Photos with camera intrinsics

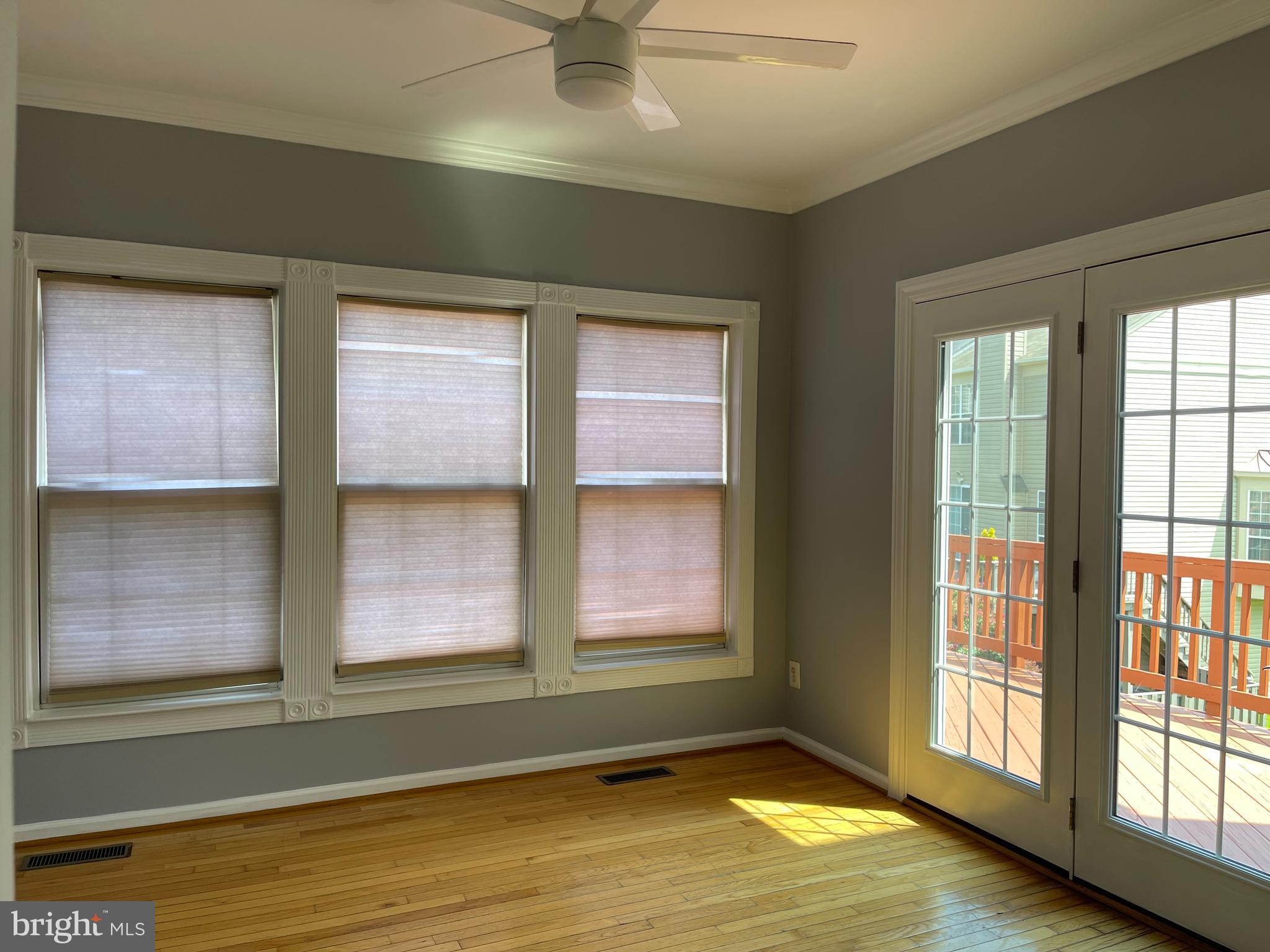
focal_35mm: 25
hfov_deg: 69.4
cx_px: 635
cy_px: 476
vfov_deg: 54.9
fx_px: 917
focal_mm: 5.1
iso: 32
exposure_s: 1/120
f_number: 1.6
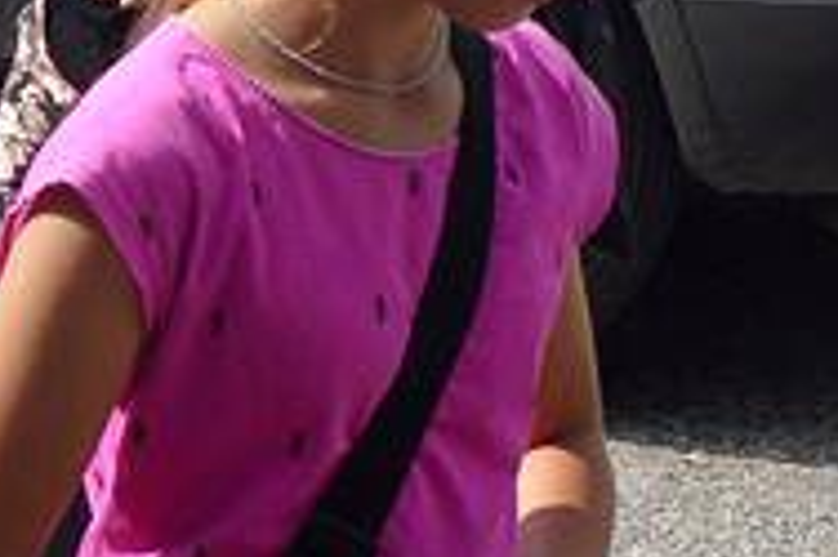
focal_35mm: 299
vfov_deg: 4.6
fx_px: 6954
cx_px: 143
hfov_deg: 6.9
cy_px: 91
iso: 640
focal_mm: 44
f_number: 13
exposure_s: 1/640
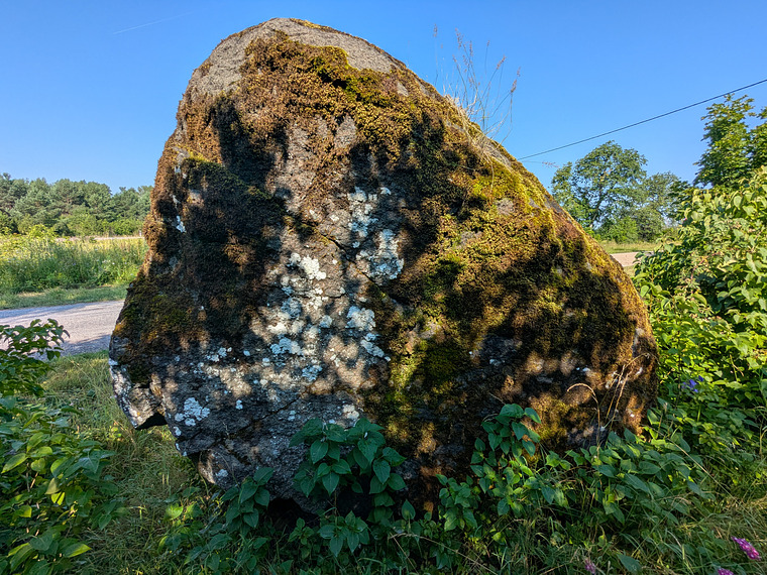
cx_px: 384
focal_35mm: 16
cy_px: 288
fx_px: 355
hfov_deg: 94.5
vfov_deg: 78.1
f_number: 2.2
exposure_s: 1/1021
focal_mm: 2.35
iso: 49
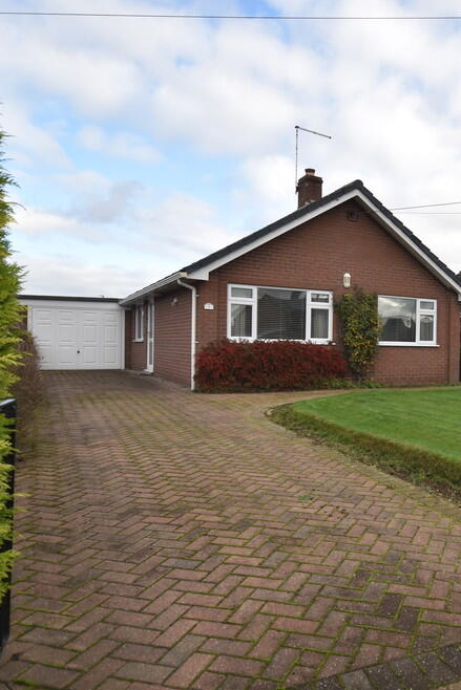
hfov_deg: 42.7
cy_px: 351
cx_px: 412
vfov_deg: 65.5
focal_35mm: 28
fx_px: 538
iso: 100
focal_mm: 12
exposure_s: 1/200
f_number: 5.6
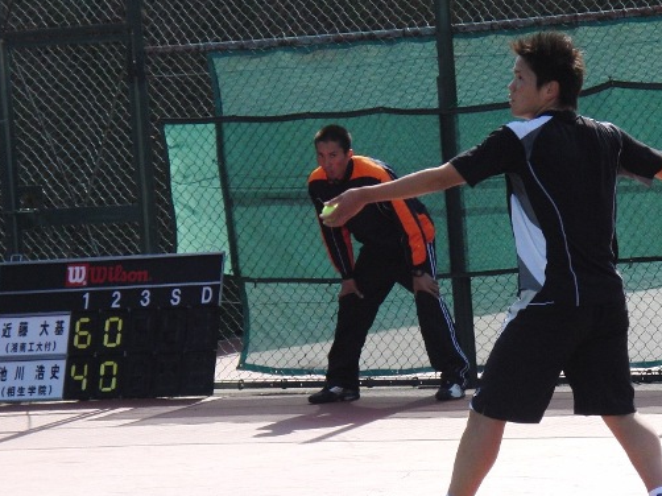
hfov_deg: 9.3
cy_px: 288
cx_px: 397
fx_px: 4071
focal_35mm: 213
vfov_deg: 7.0
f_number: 4.3
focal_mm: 29.6
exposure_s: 1/1000
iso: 200
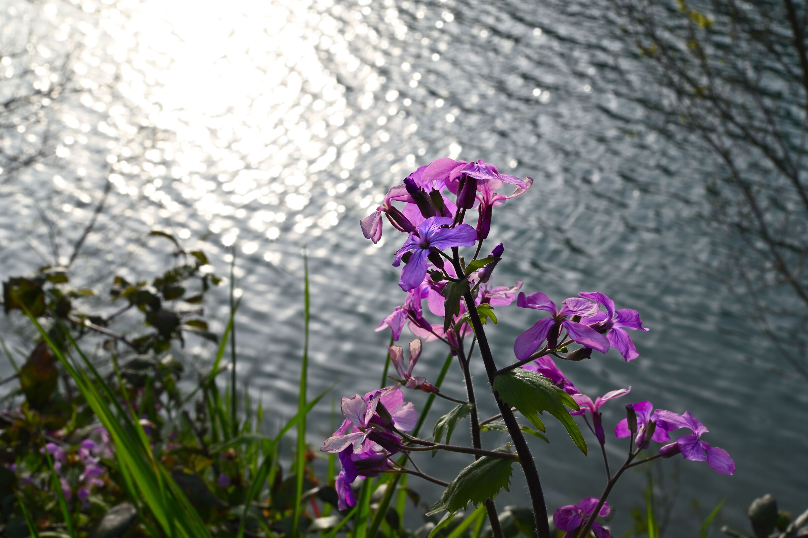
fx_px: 1346
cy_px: 269
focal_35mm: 60
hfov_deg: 33.4
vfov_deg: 22.6
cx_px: 404
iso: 500
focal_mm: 60
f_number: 32
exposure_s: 1/60
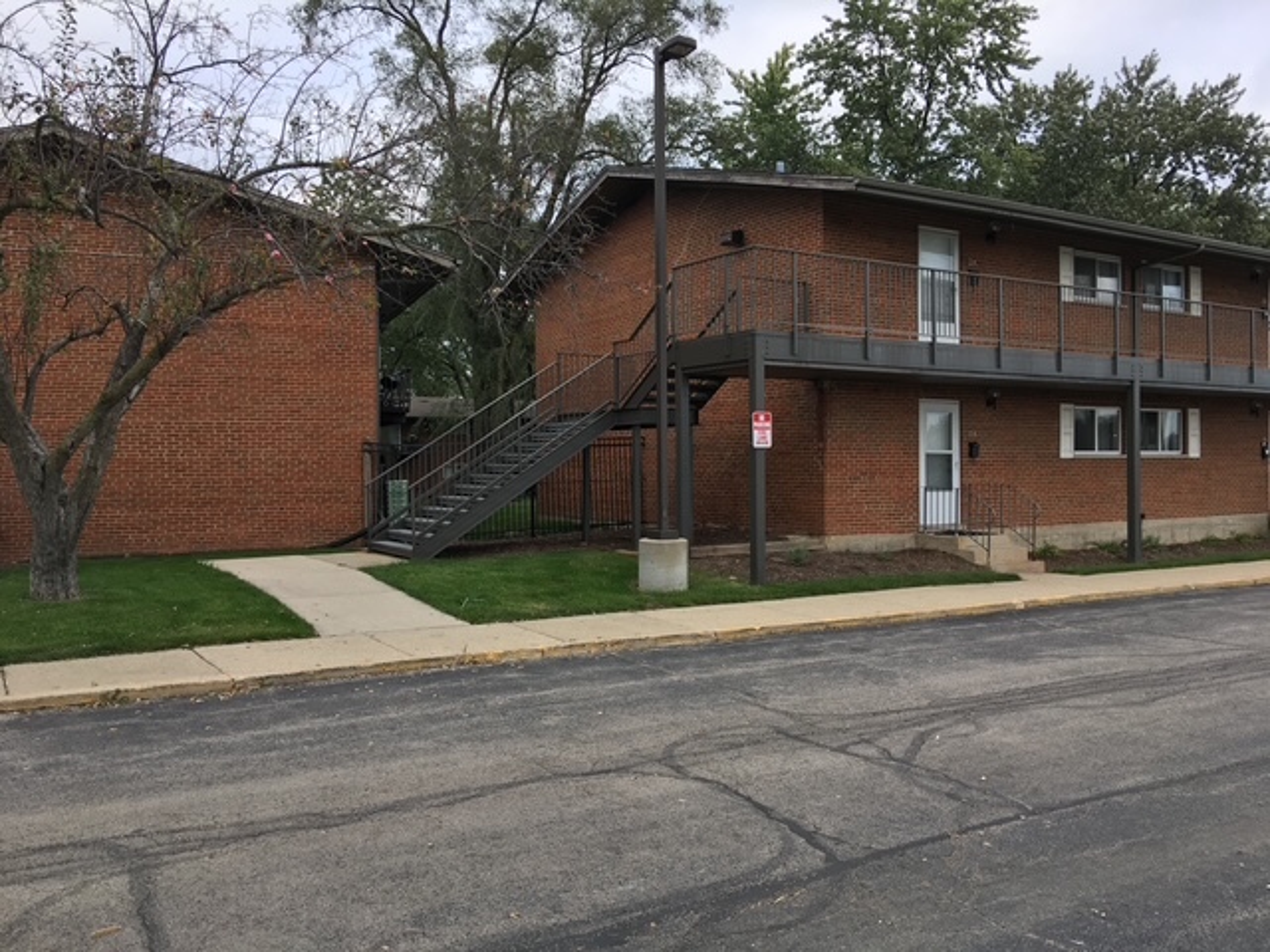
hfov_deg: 61.7
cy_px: 476
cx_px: 635
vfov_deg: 48.2
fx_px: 1064
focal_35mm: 29
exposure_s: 1/223
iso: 25
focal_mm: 4.15
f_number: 2.2
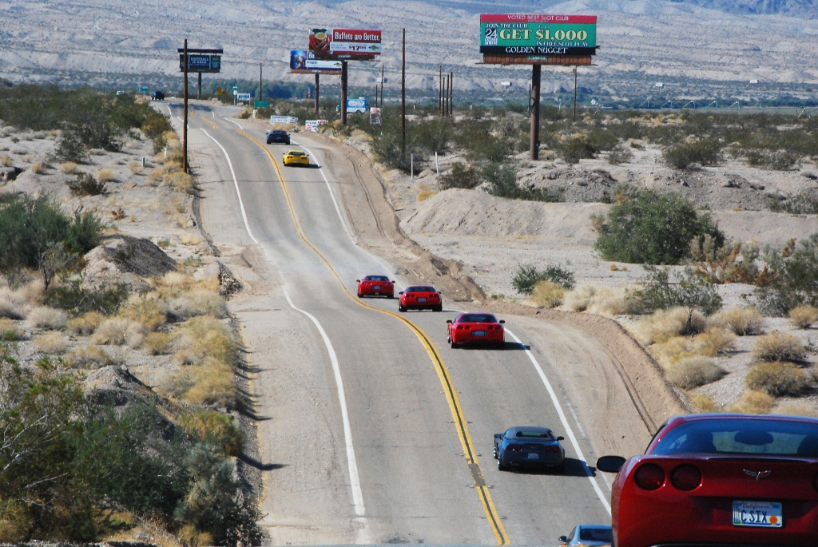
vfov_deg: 5.4
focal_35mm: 255
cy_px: 274
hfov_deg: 8.1
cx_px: 409
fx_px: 5800
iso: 800
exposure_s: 1/500
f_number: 16
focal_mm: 170
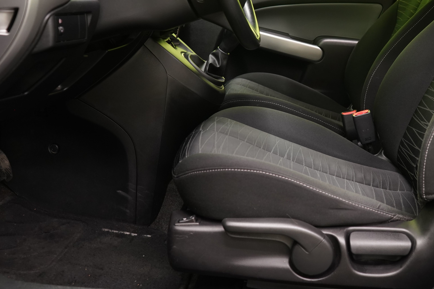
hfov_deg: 40.4
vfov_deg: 27.7
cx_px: 301
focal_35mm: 48
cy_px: 79
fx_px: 579
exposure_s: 1/20
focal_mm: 31
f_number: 5
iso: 1250
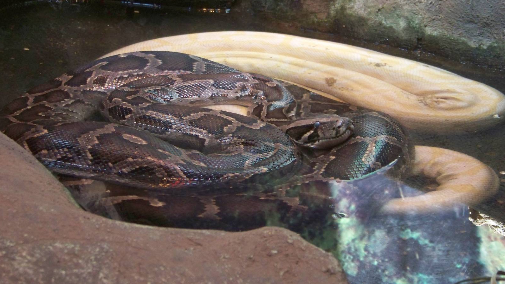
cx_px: 252
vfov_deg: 10.4
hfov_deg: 18.5
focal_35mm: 116
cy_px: 112
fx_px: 1553
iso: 250
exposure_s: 1/40
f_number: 3.2
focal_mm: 17.6
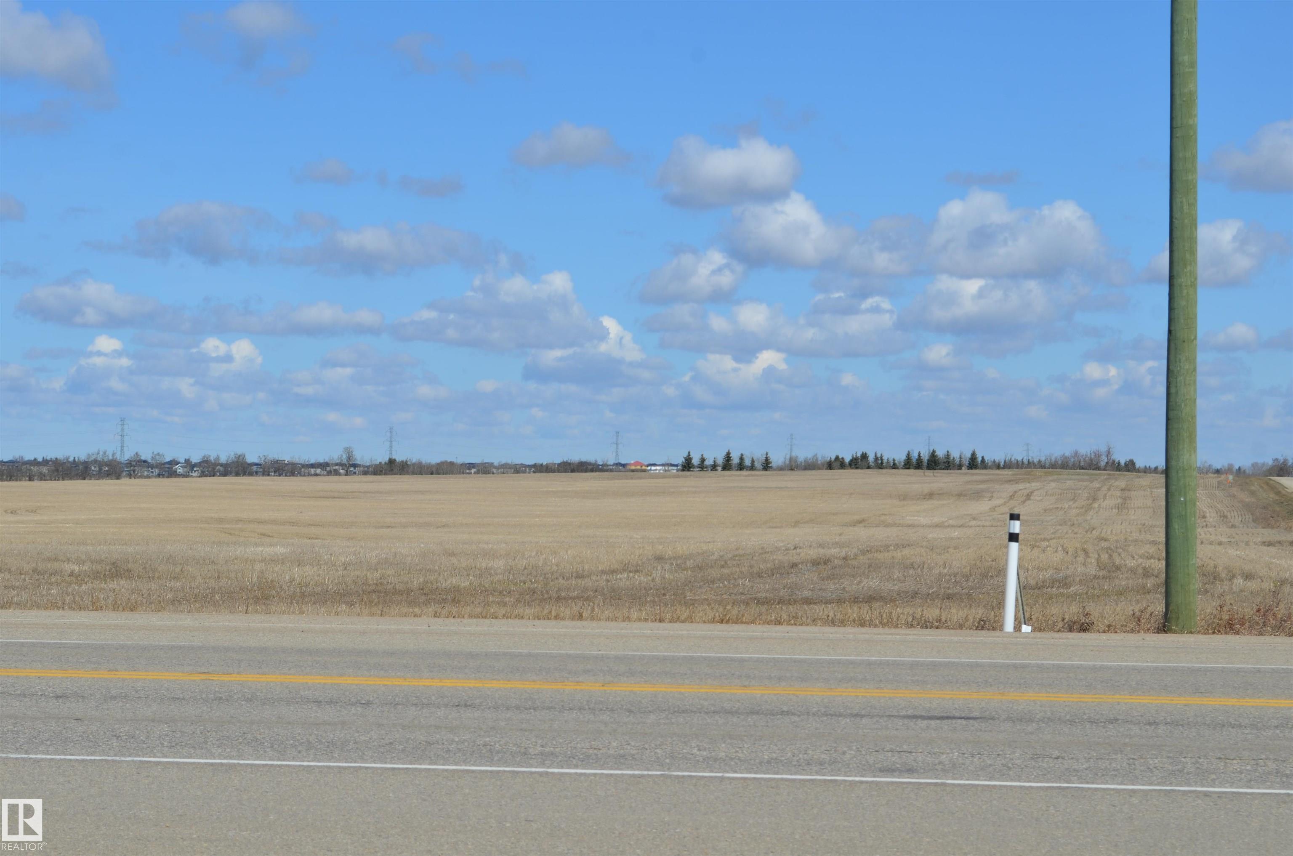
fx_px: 2957
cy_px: 428
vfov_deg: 16.5
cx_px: 646
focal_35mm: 82
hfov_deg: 24.7
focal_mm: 55
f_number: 9
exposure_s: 1/320
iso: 100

* [REQUIRED ACTION] Your copy should hold exactly the lines from the one with "exposure_s: 1/1021" through the end of the records, both included, and no pictures.

* [RESULT FOR THIS EXERCISE]
exposure_s: 1/1021
focal_mm: 2.35
iso: 49
hfov_deg: 42.7
cy_px: 351
cx_px: 412
vfov_deg: 65.5
focal_35mm: 28
fx_px: 538
iso: 100
focal_mm: 12
exposure_s: 1/200
f_number: 5.6
hfov_deg: 9.3
cy_px: 288
cx_px: 397
fx_px: 4071
focal_35mm: 213
vfov_deg: 7.0
f_number: 4.3
focal_mm: 29.6
exposure_s: 1/1000
iso: 200
fx_px: 1346
cy_px: 269
focal_35mm: 60
hfov_deg: 33.4
vfov_deg: 22.6
cx_px: 404
iso: 500
focal_mm: 60
f_number: 32
exposure_s: 1/60
hfov_deg: 61.7
cy_px: 476
cx_px: 635
vfov_deg: 48.2
fx_px: 1064
focal_35mm: 29
exposure_s: 1/223
iso: 25
focal_mm: 4.15
f_number: 2.2
vfov_deg: 5.4
focal_35mm: 255
cy_px: 274
hfov_deg: 8.1
cx_px: 409
fx_px: 5800
iso: 800
exposure_s: 1/500
f_number: 16
focal_mm: 170
hfov_deg: 40.4
vfov_deg: 27.7
cx_px: 301
focal_35mm: 48
cy_px: 79
fx_px: 579
exposure_s: 1/20
focal_mm: 31
f_number: 5
iso: 1250
cx_px: 252
vfov_deg: 10.4
hfov_deg: 18.5
focal_35mm: 116
cy_px: 112
fx_px: 1553
iso: 250
exposure_s: 1/40
f_number: 3.2
focal_mm: 17.6
fx_px: 2957
cy_px: 428
vfov_deg: 16.5
cx_px: 646
focal_35mm: 82
hfov_deg: 24.7
focal_mm: 55
f_number: 9
exposure_s: 1/320
iso: 100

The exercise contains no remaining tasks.